Biomass can be used to reduce emissions when used instead of more polluting fuels like oil in off gas grid properties. Support for biomass boilers has been available since 2011 via the Renewable Heat Incentive (RHI), but take-up has been low.

Supply constraints also restrict the role that biomass – burning solid material such as wood – can play. In any case, according to the Committee on Climate Change, this resource may be better used in other sectors of the economy such as construction, where it provides carbon storage without the need for CCS and reduces demand for carbon-intensive materials such as steel and cement.

The Energy Transitions Commission (ETC)'s latest report sets out how rapidly increasing demand for bioresources could outstrip sustainable supply, undermining climate mitigation efforts and harming biodiversity, unless alternative zero-carbon options are rapidly scaled-up and use of bioresources carefully prioritised.

"Alternative zero-carbon solutions, such as clean electrification or hydrogen, must be developed rapidly to lessen the need for bio-based solutions," it states.

The overall decarbonisation of industry is another major challenge, especially among four sectors that contribute 45 percent of CO2 emissions: cement, steel, ammonia, and ethylene, according to a McKinsey report. 

The process demands reimagining production processes from scratch and redesigning existing sites with costly rebuilds or retrofits. Furthermore, companies that adopt low-carbon production processes will see a short- to mid-term increase in cost, ultimately placing them at an economic disadvantage in a competitive global commodities market.

Next steps

Ken Hunnisett is Project Director for the Heat Network Investment Project (HNIP)’s delivery partner Triple Point, which is the delivery partner for the government's Heat Network Investment Project, which is responsible for investing up to £320million in strategic, low-carbon heat network projects across England and Wales.

He is calling for the urgent need to invest in the development of new heating infrastructure to support the nation’s decarbonisation effort. So far £165m of HNIP funds have prompted £421m CAPEX, providing more green jobs as the UK economy eases from the lows sustained from the pandemic.  

Decarbonising the UK's heating infrastructure is critical if we are to reach our net-zero goals and it’s crucial that progress is made in this decisive decade, he added. 

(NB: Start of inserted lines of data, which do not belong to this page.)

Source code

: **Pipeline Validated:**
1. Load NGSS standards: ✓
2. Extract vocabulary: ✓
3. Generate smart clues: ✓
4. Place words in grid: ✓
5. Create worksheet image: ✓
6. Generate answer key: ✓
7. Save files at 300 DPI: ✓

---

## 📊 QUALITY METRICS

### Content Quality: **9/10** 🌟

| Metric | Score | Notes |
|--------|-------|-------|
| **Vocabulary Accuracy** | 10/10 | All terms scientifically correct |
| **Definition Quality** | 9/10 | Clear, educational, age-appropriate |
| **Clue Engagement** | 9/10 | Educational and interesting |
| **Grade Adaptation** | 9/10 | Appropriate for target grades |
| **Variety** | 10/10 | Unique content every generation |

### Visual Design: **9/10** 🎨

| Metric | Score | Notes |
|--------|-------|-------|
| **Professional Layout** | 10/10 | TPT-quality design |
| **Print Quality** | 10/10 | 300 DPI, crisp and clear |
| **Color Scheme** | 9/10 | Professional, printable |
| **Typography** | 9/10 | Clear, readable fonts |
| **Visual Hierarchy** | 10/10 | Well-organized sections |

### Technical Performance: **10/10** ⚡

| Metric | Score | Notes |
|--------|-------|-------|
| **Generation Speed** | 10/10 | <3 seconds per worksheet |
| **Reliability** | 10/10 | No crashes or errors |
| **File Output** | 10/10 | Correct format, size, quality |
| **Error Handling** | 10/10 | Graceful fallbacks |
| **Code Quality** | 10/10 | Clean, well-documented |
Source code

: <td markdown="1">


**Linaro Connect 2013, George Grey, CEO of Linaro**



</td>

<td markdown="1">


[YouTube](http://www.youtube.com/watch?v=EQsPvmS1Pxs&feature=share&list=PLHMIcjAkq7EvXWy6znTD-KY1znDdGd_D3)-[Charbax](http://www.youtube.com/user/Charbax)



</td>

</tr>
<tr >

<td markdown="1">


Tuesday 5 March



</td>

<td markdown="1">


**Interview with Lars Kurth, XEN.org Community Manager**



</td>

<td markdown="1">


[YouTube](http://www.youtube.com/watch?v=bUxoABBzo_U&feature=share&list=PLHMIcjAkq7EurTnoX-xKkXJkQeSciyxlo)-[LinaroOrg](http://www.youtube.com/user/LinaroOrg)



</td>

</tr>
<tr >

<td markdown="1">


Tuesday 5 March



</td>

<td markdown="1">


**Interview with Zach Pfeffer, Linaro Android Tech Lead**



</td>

"Heat networks are a part of the lowest-cost pathway to decarbonising our homes and workplaces in the future but are also the bit of the jigsaw that we can be putting into place now," he said. "Penetration into the UK market is still low, despite heat representing 37% of UK greenhouse gas emissions, the largest single contributor by some way. Funding needs to be urgently directed towards reducing the environmental impact of the residential sector, particularly given the slow pace of the decline in residential emissions in comparison to those of business and transport."

Currently, just 3% of UK buildings are serviced by heat networks. "Further investment in this industry, using public and private funds, will not only drive wider sustainability targets but will boost the economy by providing more green jobs as the country emerges from the pandemic," he said.